Saha, who teaches at Shikarpur High School, says the library of the 125-year-old government school remains closed as there is no librarian. “Our library has rare books. It was set up by the British who ran indigo plantations here,” he says.

According to the website of the West Bengal government’s department of mass education extension and library services, last updated this January, there are 2,480 public libraries in West Bengal. Of these, 13 are government public libraries that come under the purview of the central government; 2,460 are state-government-sponsored public libraries and seven are state-government-aided public libraries. Of these, 2,209 are listed as rural or primary unit libraries.

But out of every 10 libraries, six are non-functional, which is not the same as being closed on paper.

Mondal, who lives in Kachharipara, talks about the community-library-cum-information centre that was opened in the Chechania gram panchayat in Karimpur. He says, “The librarian used to get an honorarium of Rs 1,500 a month until 2011. But around the time the Trinamul came to power, the honorarium was stopped and also the Rs 6,400 grant per year for buying books.”

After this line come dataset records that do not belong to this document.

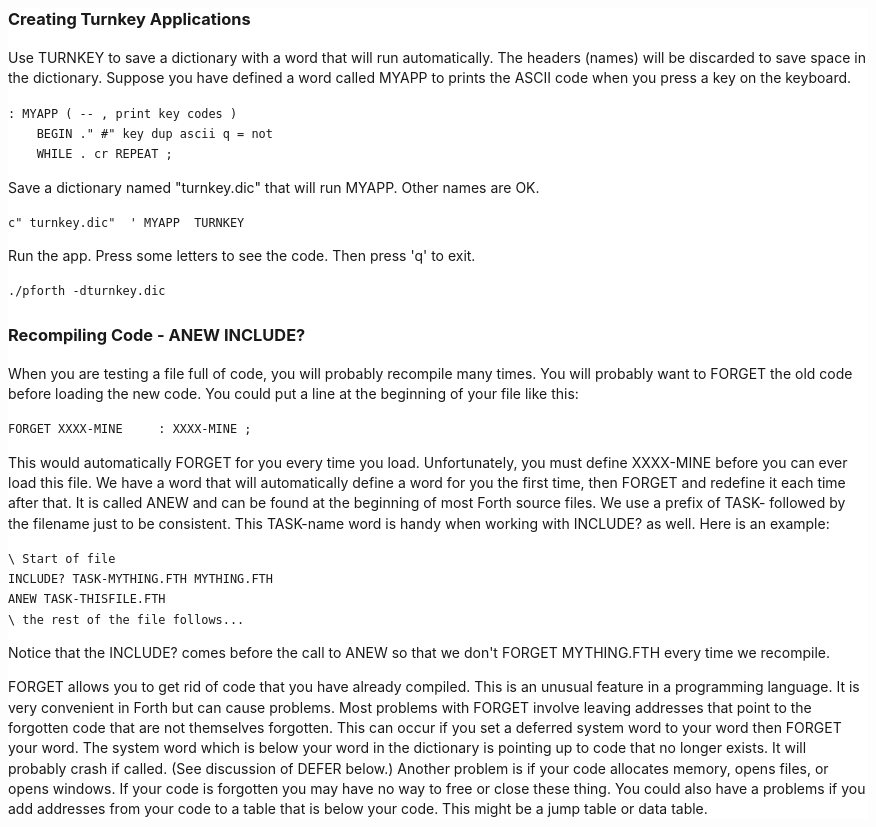 ### Creating Turnkey Applications

Use TURNKEY to save a dictionary with a word that will run automatically.
The headers (names) will be discarded to save space in the dictionary.
Suppose you have defined a word called MYAPP to prints the ASCII code when you press a
key on the keyboard.

```
: MYAPP ( -- , print key codes )
    BEGIN ." #" key dup ascii q = not
    WHILE . cr REPEAT ;
```

Save a dictionary named "turnkey.dic" that will run MYAPP. Other names are OK.

```
c" turnkey.dic"  ' MYAPP  TURNKEY
```

Run the app. Press some letters to see the code. Then press 'q' to exit.

```
./pforth -dturnkey.dic
```

### Recompiling Code - ANEW INCLUDE?

When you are testing a file full of code, you will probably recompile many
times. You will probably want to FORGET the old code before loading the
new code. You could put a line at the beginning of your file like this:

```
FORGET XXXX-MINE     : XXXX-MINE ;
```

This would automatically FORGET for you every time you load. Unfortunately,
you must define XXXX-MINE before you can ever load this file. We have a
word that will automatically define a word for you the first time, then
FORGET and redefine it each time after that. It is called ANEW and can
be found at the beginning of most Forth source files. We use a prefix of
TASK- followed by the filename just to be consistent. This TASK-name word
is handy when working with INCLUDE? as well. Here is an example:

```
\ Start of file
INCLUDE? TASK-MYTHING.FTH MYTHING.FTH
ANEW TASK-THISFILE.FTH
\ the rest of the file follows...
```

Notice that the INCLUDE? comes before the call to ANEW so that we don't
FORGET MYTHING.FTH every time we recompile.

FORGET allows you to get rid of code that you have already compiled.
This is an unusual feature in a programming language. It is very convenient
in Forth but can cause problems. Most problems with FORGET involve leaving
addresses that point to the forgotten code that are not themselves forgotten.
This can occur if you set a deferred system word to your word then FORGET
your word. The system word which is below your word in the dictionary is
pointing up to code that no longer exists. It will probably crash if called.
(See discussion of DEFER below.) Another problem is if your code allocates
memory, opens files, or opens windows. If your code is forgotten you may
have no way to free or close these thing. You could also have a problems
if you add addresses from your code to a table that is below your code.
This might be a jump table or data table.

The Telegraph tried getting in touch with the district library officer of South 24-Parganas to understand the reason behind this state of affairs, but calls and e-mails remained unanswered till the time this article went to press.

The closure of libraries has no apparent link with the reading habits of people. Maruf Hossain, publisher of Abhijan Publishers who has attended 35 book regional book fairs until now this season, says, “People buy books. I have made a profit from these fairs this year. New books, classics, books by regional authors, essays and short stories are in demand. I will not say that every year the number of people buying books increases but it remains steady.”

Gourabmoy Biswas, who is the secretary of the Karimpur Book Fair which just got over, says, “We had 30 stalls by publishers such as Deb Sahitya Kutir, Dey’s, Abhijan, Katha O Kahini, Gangcheel.”

No one wants to share sales figures, but given the footfall and the increase in the number of book stalls every year, it is obvious these fairs are not running on losses. Apu Dey of Dey’s Publication says, “Yes, we do earn a profit.”

Nabin Krishna Mondal is a schoolteacher who attended the Panihati Book Fair. “I had also gone to the Howrah Book Fair and I can assure you that there were enough buyers. Schools also buy books,” he says.

Feluda? Byomkesh? Any theories, anyone?